*** Given entries Section Begins ***

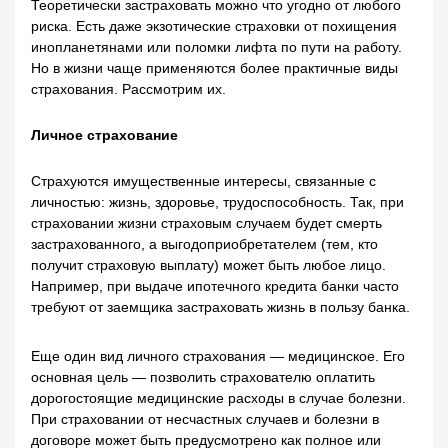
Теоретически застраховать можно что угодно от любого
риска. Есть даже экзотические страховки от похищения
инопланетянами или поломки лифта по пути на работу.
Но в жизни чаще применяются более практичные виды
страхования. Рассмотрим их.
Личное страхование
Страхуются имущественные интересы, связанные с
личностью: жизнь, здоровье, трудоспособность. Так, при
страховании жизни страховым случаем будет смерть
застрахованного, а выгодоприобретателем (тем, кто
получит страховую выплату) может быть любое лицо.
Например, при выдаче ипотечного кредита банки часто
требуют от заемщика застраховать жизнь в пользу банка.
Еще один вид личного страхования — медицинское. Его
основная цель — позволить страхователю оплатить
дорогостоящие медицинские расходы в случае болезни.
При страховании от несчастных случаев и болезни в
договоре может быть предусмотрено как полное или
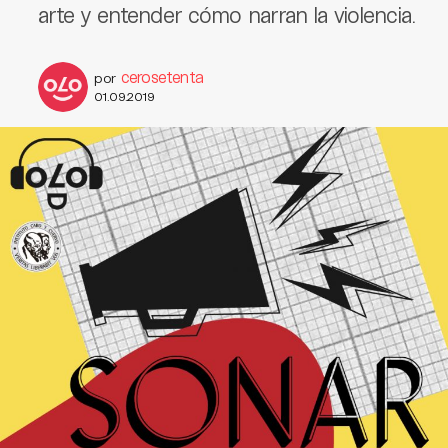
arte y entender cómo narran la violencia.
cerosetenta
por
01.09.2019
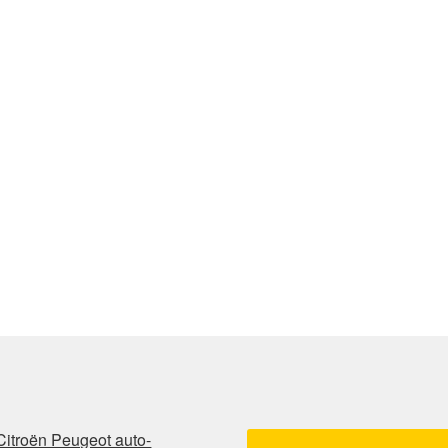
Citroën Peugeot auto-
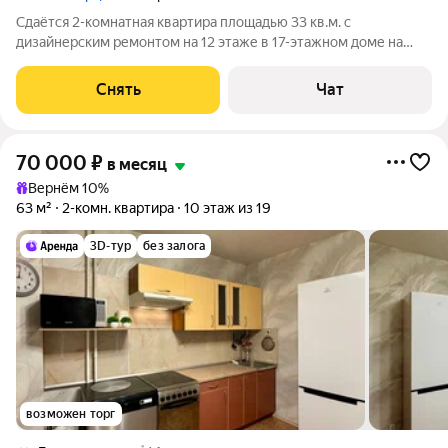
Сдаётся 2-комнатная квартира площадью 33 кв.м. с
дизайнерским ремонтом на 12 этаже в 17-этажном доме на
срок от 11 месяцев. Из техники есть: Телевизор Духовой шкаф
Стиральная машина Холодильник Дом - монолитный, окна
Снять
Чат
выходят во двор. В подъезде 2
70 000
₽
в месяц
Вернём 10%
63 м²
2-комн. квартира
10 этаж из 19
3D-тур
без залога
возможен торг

*** Given entries Section Ends ***

### Your objective
Copy out word for word the lines of the records from their beginning through the line containing "страховании жизни страховым", including that line. Leave the pictures out.

### Problem solution
Теоретически застраховать можно что угодно от любого
риска. Есть даже экзотические страховки от похищения
инопланетянами или поломки лифта по пути на работу.
Но в жизни чаще применяются более практичные виды
страхования. Рассмотрим их.
Личное страхование
Страхуются имущественные интересы, связанные с
личностью: жизнь, здоровье, трудоспособность. Так, при
страховании жизни страховым случаем будет смерть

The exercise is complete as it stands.